TL;DR: I spent weeks tuning DeepSeek V4 to feel native inside Claude Code. The result: a one-command setup with 9 agents, 7 rules, security hooks, OCR, and auto-backup. Clone → ./init.sh → you're shipping.
I wanted DeepSeek's 1M context window inside Claude Code's interface. What I got was two weeks of fighting API configs, debugging token limits, and discovering that most "just swap the model" advice is missing half the puzzle.
So I packaged everything into a single repo.
What's in the Box
git clone https://github.com/YuhaoLin2005/deepseek-claude-code-starter.git
cd deepseek-claude-code-starter
./init.sh
Three commands. Here's what lands in your ~/.claude/:
| Component | What It Does |
|---|---|
| 9 Custom Agents | Code review, security audit, TDD guide, architecture, build-fix — each tuned for DeepSeek's reasoning style |
| 7 Behavior Rules | Code quality, security, testing discipline, YAGNI enforcement, commit standards |
| Security Hook | PreToolUse guard — blocks sensitive file access and dangerous commands before they execute |
| Auto-Backup | Pre-edit snapshots (keeps 5) + session-start git commit. You'll thank me the first time you roll back |
| Local OCR | RapidOCR on ONNX — lets DeepSeek "see" screenshots without sending them to a cloud API |
| Status Line | Compaction counter — warns you at 5+ compactions to start fresh (related: my compaction quality research) |
| DuckDuckGo MCP | Plugs DeepSeek's training cutoff gap with live web search |
| Auto-Format | Prettier on Edit/Write for frontend files (opt-in) |
The Secret Sauce: Model Routing
The single biggest quality-of-life improvement: main agent gets the Pro model, sub-agents get Flash.
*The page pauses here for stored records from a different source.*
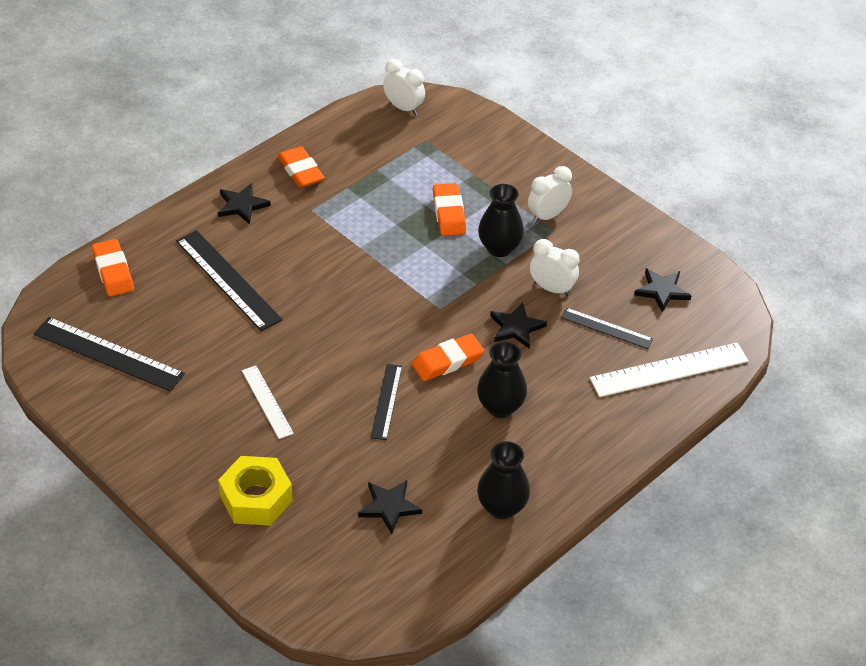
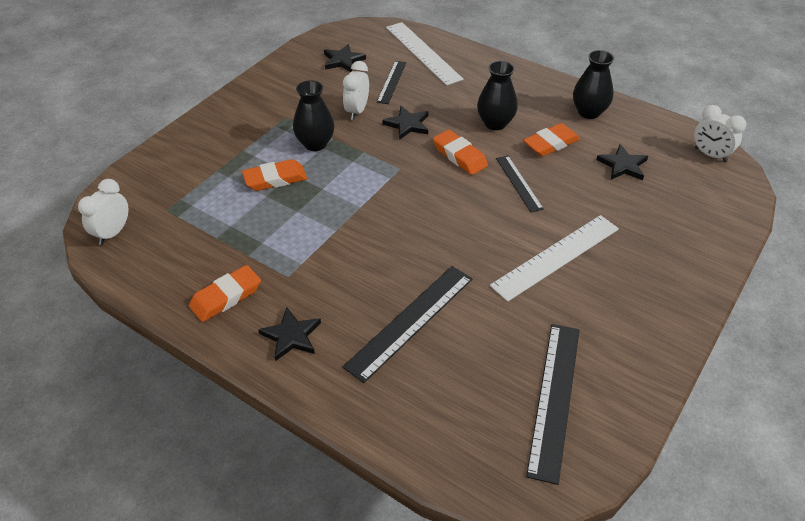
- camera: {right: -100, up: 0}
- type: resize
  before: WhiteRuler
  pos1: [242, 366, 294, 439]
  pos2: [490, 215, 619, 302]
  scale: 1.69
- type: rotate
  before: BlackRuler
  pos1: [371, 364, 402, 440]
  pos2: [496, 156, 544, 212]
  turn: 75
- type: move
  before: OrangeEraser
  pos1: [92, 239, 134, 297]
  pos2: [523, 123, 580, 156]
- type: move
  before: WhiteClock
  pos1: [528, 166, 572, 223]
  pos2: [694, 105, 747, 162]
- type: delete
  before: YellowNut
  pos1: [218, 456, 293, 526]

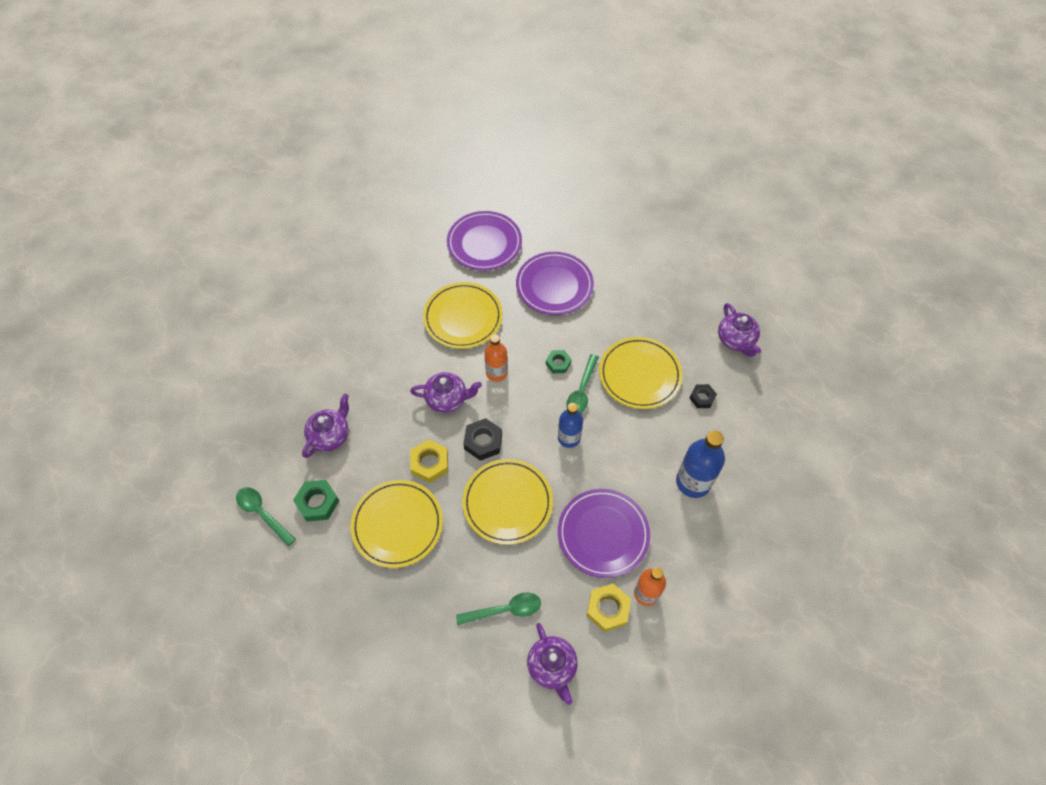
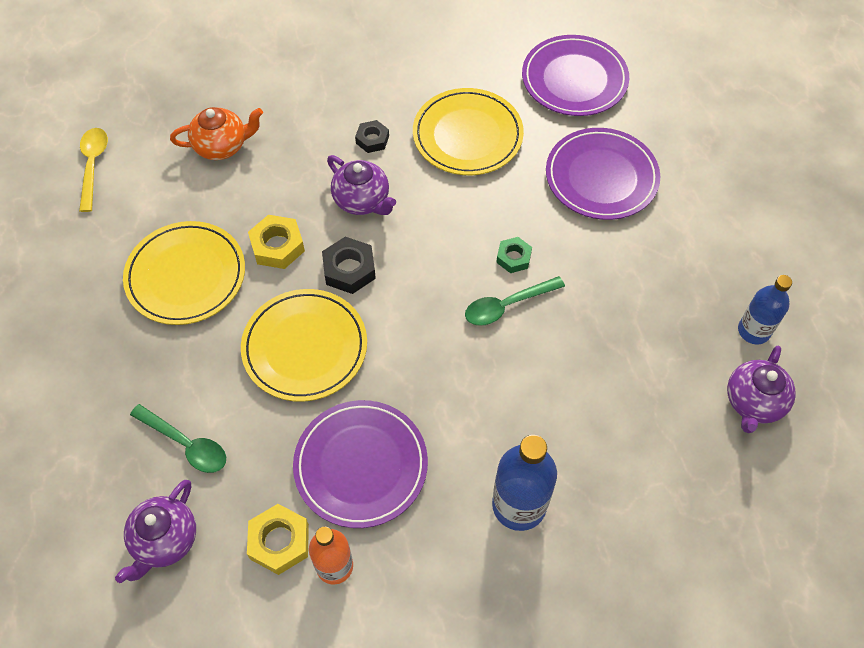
- camera: {right: 45, up: 0}
- type: recolor
  before: GreenSpoon
  after: YellowSpoon
  pos1: [236, 487, 296, 546]
  pos2: [79, 128, 108, 212]
- type: recolor
  before: PurpleTeapot
  after: OrangeTeapot
  pos1: [302, 394, 349, 458]
  pos2: [170, 107, 263, 160]
- type: move
  before: BlackNut
  pos1: [689, 384, 717, 408]
  pos2: [355, 120, 389, 153]
- type: move
  before: BlueBottle
  pos1: [558, 403, 583, 448]
  pos2: [738, 275, 792, 344]
- type: delete
  before: GreenNut
  pos1: [293, 480, 339, 522]
- type: delete
  before: OrangeBottle
  pos1: [484, 334, 508, 382]
- type: delete
  before: YellowPlate
  pos1: [599, 337, 683, 409]

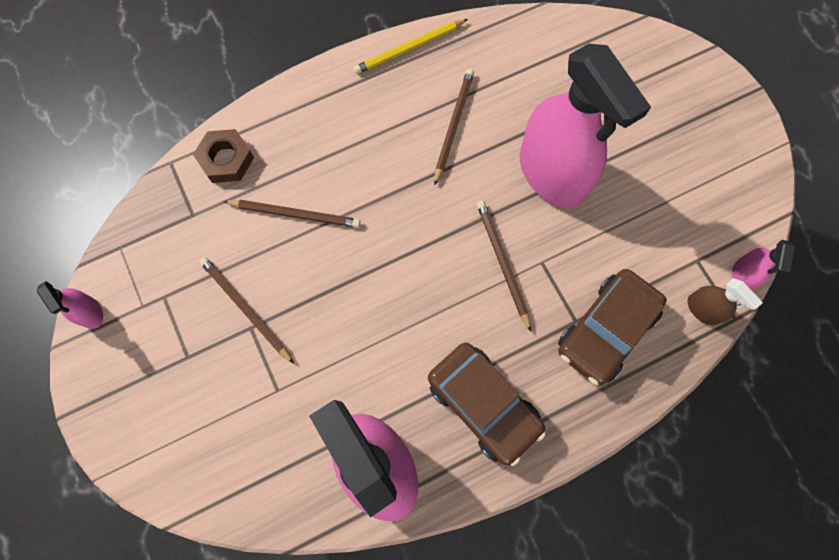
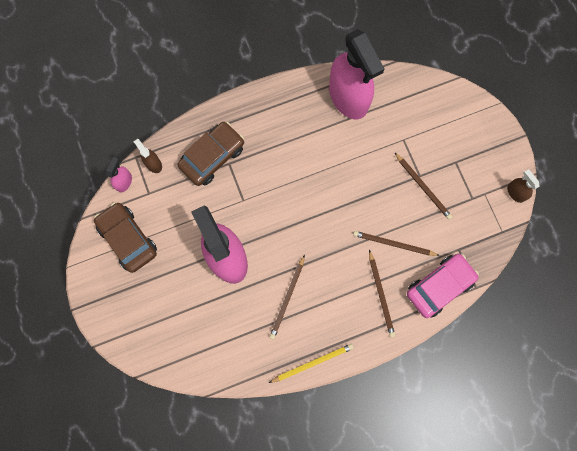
- camera: {right: -175, up: 5}
- type: move
  before: BrownCar
  pos1: [428, 343, 546, 466]
  pos2: [94, 202, 157, 273]
- type: move
  before: BrownPencil
  pos1: [477, 201, 531, 332]
  pos2: [369, 250, 395, 338]
- type: replace
  before: BrownNut
  after: PinkCar
  pos1: [193, 129, 254, 183]
  pos2: [407, 254, 479, 318]
- type: recolor
  before: PinkSprayBottle
  after: BrownSprayBottle
  pos1: [37, 281, 103, 329]
  pos2: [507, 169, 540, 203]

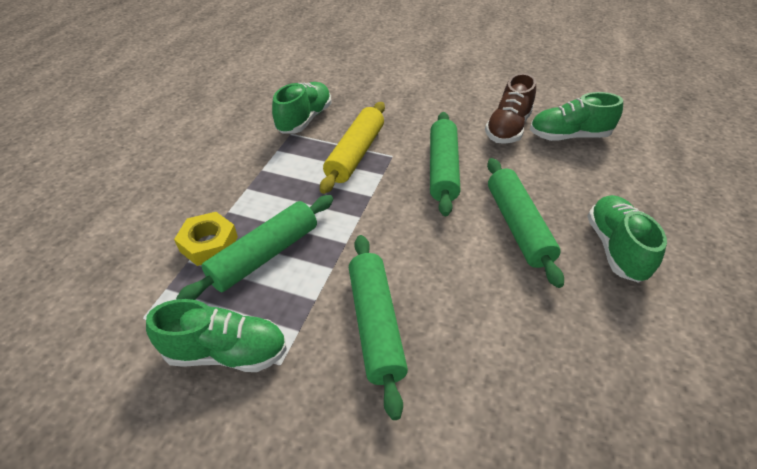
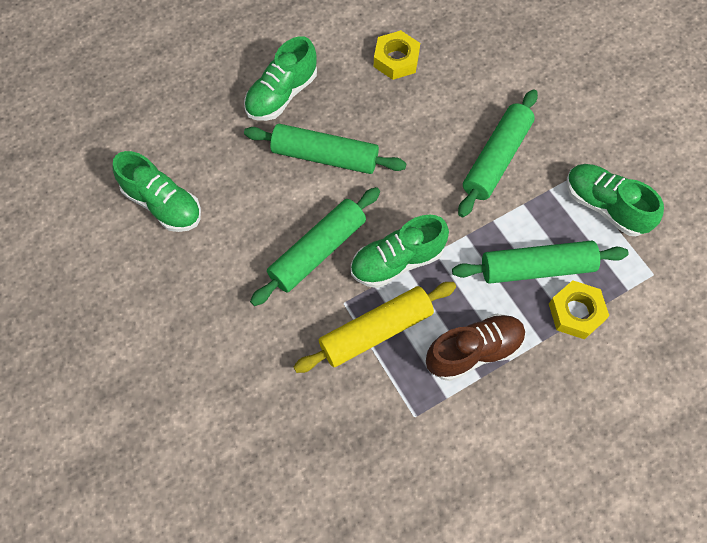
- camera: {right: -140, up: 20}
- type: rotate
  before: GreenRollingPin
  pos1: [487, 158, 564, 288]
  pos2: [244, 124, 407, 174]
  turn: 75
- type: move
  before: GreenShoe
  pos1: [272, 82, 331, 133]
  pos2: [351, 215, 449, 288]
- type: insert
  after: YellowNut
  pos2: [374, 30, 420, 80]
- type: move
  before: BrownShoe
  pos1: [485, 73, 536, 144]
  pos2: [426, 314, 526, 381]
DeepSeek V4 Pro handles architecture, debugging, and complex reasoning. But reading files? Searching? Running tests? Those don't need a 1M-context reasoning beast. Flash is faster, cheaper, and completely adequate for the grunt work.
This one decision doubled my effective throughput. The main agent never waits behind a queue of file-reads.
YAGNI as Code
One rule I'm unreasonably proud of: the 6-level decision ladder.
Level 0: stdlib can do it → don't write code
Level 1: one-liner → don't write fifty lines
Level 2: existing tool → don't build a replacement
Level 3: simple script → don't build a framework
Level 4: library → don't build from scratch
Level 5: only then, build
It's YAGNI compiled into a decision tree. When every token costs money, "just in case" code is a bill you pay every session.
What This Won't Do
- It won't magically make DeepSeek as good as Claude Opus at creative writing (different models, different strengths)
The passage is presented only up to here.